Sur l'accessibilité, la seule annonce consiste en la confirmation de l'engagement de la SNCF d'investir 870 millions d'euros à l'horizon 2024 dans mise en accessibilité des "gares d'Etat".
Le plus surprenant reste toutefois la question de l'accessibilité des ERP (établissements recevant du public) et de la mise en œuvre des Ad'AP (agendas d'accessibilité programmée). Le Premier ministre confirme l'"objectif de renforcement de l'accessibilité des ERP", mais ne dit rien des prochaines échéances de mise en œuvre des Ad'AP, dont il n'a d'ailleurs pas prononcé le nom. Seule piste évoquée : la possibilité de "flécher" certaines subventions aux collectivités territoriales pour favoriser la mise en accessibilité. Le dossier de presse du comité affirme toutefois la volonté de "réaliser en transparence le bilan des Ad'AP en 2018".
D'ici là, un réseau d'"ambassadeurs de l'accessibilité" - en l'occurrence des jeunes en service civique, positionnés auprès des communes et des intercommunalités - devrait permettre de "concentrer l'effort sur les petits ERP du quotidien, en édictant des préconisations simples et peu couteuses pour les exploitants d'ERP ayant peu d'ingénierie".

Du logement adapté au logement adaptable

Sur le logement, Edouard Philippe a entériné une évolution déjà à l'œuvre depuis un certain temps : le passage de l'obligation d'adaptation des logements au handicap - qui figure dans la loi Handicap de 2005 - à une obligation d'adaptabilité des logements. L'objectif est donc désormais d'atteindre les 100% des logements neufs adaptables - également appelés logements évolutifs ou réversibles -, autrement dit susceptibles d'être adaptés en cas de survenue d'un handicap pour l'occupant ou d'arrivée dans le logement d'une personne handicapée. 
Pour le reste, le Premier ministre a renvoyé à la présentation, deux heures plus tard, de la stratégie Logement par le ministre de la Cohésion des territoires (voir notre article dans l'édition de ce jour). Plusieurs mesures sont prévues au titre du handicap, comme d'"investir en faveur d'un ensemble de solutions d'habitat social, partiellement ou totalement dédiées aux personnes handicapées" : logements sociaux ordinaires, résidences sociales pouvant, en fonction de leur projet d'établissement, accueillir des personnes handicapées, logements-foyers spécifiquement destinés à ces dernières...
Il est également prévu de "consolider" l'action de l'Anah (Agence nationale de l'habitat) en faveur de l'adaptation des logements privés et d'accélérer le développement de l'habitat inclusif en s'appuyant sur les travaux de l'observatoire de l'habitat inclusif.

Les prochains rendez-vous

Edouard Philippe a souligné la "détermination totale" de la secrétaire d'Etat, issue du monde associatif, dans la mise en œuvre de ces mesures.
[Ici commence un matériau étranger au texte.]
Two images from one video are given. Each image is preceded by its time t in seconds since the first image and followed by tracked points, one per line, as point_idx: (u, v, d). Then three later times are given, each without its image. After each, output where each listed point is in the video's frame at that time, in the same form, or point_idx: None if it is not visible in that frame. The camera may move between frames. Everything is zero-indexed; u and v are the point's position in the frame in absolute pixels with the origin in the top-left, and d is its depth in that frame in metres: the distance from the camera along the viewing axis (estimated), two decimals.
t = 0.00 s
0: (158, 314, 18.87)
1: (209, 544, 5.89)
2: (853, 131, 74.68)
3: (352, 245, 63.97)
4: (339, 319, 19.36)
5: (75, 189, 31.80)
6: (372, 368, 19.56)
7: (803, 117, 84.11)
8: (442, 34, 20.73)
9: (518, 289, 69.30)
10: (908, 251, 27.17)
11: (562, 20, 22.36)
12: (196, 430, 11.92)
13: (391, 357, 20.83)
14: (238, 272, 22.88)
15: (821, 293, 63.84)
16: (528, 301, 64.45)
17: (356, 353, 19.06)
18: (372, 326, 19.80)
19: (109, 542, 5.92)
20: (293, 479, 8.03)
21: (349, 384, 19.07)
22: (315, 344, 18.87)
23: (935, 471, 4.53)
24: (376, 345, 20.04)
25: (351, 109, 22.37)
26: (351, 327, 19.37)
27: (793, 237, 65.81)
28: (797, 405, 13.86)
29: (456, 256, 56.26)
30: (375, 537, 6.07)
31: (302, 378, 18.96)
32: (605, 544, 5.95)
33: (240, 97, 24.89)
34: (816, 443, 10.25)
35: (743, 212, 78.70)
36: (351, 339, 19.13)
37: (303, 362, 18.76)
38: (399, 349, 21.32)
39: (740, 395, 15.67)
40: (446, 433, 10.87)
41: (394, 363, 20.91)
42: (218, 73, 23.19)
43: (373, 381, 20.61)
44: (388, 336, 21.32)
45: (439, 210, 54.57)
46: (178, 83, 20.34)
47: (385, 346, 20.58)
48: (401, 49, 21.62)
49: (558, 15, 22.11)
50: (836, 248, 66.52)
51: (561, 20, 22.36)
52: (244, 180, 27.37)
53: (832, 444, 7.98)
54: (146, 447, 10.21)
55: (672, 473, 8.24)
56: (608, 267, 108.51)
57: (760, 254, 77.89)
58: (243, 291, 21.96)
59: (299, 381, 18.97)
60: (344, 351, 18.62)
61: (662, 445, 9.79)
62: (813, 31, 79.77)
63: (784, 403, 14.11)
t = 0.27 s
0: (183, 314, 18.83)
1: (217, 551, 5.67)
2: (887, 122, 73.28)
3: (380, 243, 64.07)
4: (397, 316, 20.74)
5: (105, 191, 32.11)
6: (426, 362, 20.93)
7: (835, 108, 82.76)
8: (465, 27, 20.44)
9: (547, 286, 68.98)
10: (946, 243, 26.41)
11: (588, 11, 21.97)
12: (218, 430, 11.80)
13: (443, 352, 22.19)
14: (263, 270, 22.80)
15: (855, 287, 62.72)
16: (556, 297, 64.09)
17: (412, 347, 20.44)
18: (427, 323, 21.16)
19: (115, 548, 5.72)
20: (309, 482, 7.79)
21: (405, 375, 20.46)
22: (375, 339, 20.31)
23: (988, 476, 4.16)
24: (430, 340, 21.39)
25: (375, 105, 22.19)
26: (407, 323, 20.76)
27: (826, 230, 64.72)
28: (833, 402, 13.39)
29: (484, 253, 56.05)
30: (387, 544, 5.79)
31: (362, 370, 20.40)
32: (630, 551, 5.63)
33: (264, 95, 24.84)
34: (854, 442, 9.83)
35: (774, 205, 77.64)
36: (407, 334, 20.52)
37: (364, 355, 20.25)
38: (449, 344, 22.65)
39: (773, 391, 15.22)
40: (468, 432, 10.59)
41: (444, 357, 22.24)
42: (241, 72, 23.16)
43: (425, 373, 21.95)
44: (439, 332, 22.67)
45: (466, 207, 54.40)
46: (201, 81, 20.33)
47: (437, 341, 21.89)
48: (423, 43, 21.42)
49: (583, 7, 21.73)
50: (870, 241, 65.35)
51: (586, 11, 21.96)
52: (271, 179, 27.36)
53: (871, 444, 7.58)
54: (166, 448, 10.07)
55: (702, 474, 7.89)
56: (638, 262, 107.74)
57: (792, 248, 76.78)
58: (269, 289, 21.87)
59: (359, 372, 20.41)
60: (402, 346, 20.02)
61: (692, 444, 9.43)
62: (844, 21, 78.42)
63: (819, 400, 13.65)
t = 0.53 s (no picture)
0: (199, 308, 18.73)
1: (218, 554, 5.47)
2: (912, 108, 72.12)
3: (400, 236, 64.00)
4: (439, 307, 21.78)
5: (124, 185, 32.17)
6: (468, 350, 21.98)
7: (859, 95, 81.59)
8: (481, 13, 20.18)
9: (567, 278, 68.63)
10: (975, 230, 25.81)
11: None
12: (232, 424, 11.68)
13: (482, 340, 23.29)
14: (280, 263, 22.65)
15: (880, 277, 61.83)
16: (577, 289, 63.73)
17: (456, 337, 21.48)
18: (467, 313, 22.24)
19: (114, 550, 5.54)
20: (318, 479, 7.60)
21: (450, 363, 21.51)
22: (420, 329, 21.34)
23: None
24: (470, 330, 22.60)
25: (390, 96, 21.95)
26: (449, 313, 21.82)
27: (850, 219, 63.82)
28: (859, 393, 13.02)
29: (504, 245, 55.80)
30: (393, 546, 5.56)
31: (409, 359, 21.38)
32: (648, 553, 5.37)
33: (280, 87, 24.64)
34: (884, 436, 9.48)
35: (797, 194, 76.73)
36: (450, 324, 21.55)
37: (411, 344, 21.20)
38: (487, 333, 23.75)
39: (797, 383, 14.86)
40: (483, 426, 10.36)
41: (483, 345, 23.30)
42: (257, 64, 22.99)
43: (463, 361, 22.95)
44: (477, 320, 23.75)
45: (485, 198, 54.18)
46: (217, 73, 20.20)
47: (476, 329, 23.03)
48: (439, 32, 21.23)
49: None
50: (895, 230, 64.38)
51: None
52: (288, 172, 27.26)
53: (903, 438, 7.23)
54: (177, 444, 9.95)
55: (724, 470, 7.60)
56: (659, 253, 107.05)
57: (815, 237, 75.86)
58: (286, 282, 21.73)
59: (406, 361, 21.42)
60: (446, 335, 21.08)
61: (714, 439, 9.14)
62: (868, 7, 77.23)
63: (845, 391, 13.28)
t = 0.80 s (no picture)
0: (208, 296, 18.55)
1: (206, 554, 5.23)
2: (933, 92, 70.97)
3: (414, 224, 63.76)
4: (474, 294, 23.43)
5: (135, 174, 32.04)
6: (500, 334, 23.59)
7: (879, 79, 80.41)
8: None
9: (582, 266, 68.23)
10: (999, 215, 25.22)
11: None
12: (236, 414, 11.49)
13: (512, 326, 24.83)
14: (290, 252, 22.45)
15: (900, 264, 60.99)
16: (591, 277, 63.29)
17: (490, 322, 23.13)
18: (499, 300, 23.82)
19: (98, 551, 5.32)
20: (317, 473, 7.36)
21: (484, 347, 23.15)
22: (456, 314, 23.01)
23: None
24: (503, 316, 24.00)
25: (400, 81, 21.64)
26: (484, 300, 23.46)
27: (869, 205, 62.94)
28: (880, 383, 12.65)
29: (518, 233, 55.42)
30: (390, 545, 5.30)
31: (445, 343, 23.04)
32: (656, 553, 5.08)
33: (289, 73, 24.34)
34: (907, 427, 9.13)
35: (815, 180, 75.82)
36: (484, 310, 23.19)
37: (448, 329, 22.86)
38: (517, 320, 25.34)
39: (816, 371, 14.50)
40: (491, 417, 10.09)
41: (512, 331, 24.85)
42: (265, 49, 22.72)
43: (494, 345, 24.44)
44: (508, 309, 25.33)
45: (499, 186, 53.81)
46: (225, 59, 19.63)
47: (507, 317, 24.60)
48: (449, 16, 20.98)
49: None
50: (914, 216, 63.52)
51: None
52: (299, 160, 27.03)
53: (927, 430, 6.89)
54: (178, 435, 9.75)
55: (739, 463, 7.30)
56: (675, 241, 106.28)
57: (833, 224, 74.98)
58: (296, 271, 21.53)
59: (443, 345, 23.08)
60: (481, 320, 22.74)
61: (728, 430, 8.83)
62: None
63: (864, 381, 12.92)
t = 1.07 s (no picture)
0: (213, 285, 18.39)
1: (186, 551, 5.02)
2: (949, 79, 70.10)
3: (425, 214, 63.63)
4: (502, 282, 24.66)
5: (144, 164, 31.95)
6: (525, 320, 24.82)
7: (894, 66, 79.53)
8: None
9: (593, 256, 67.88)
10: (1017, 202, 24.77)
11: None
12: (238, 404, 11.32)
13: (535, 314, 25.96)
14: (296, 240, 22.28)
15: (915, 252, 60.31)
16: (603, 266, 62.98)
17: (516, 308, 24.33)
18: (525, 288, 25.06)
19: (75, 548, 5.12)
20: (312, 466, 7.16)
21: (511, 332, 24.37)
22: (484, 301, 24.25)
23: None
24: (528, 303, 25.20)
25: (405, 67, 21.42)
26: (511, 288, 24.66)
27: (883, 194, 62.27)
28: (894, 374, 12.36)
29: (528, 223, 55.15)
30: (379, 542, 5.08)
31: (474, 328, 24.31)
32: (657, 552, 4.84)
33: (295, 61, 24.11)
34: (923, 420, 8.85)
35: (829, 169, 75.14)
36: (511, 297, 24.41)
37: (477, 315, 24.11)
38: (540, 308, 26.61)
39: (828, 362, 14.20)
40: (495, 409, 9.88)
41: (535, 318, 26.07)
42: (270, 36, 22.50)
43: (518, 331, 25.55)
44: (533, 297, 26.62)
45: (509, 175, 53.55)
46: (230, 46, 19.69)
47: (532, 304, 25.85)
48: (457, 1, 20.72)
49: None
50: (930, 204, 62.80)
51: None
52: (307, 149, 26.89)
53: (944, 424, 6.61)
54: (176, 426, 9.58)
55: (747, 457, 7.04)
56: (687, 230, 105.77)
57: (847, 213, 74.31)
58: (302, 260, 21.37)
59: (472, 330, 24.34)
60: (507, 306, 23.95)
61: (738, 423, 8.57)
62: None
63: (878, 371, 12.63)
Il a également tenu à esquisser un calendrier, en précisant que d'autres mesures pourraient être annoncées à l'occasion de ces prochaines échéances. 
Une première étape interviendra au début de 2018, avec l'annonce, très attendue, du quatrième plan Autisme (voir notre article ci-dessous du 13 juillet 2017). L'étape la plus importante devrait toutefois être la tenue, en mai 2018, de la conférence nationale du handicap, qui se tient traditionnellement en présence du chef de l'Etat et donne habituellement lieu à des annonces. Enfin, en octobre 2018, le second comité interministériel du handicap du quinquennat sera l'occasion de vérifier et, si besoin, d'accélérer la mise en œuvre des mesures annoncées.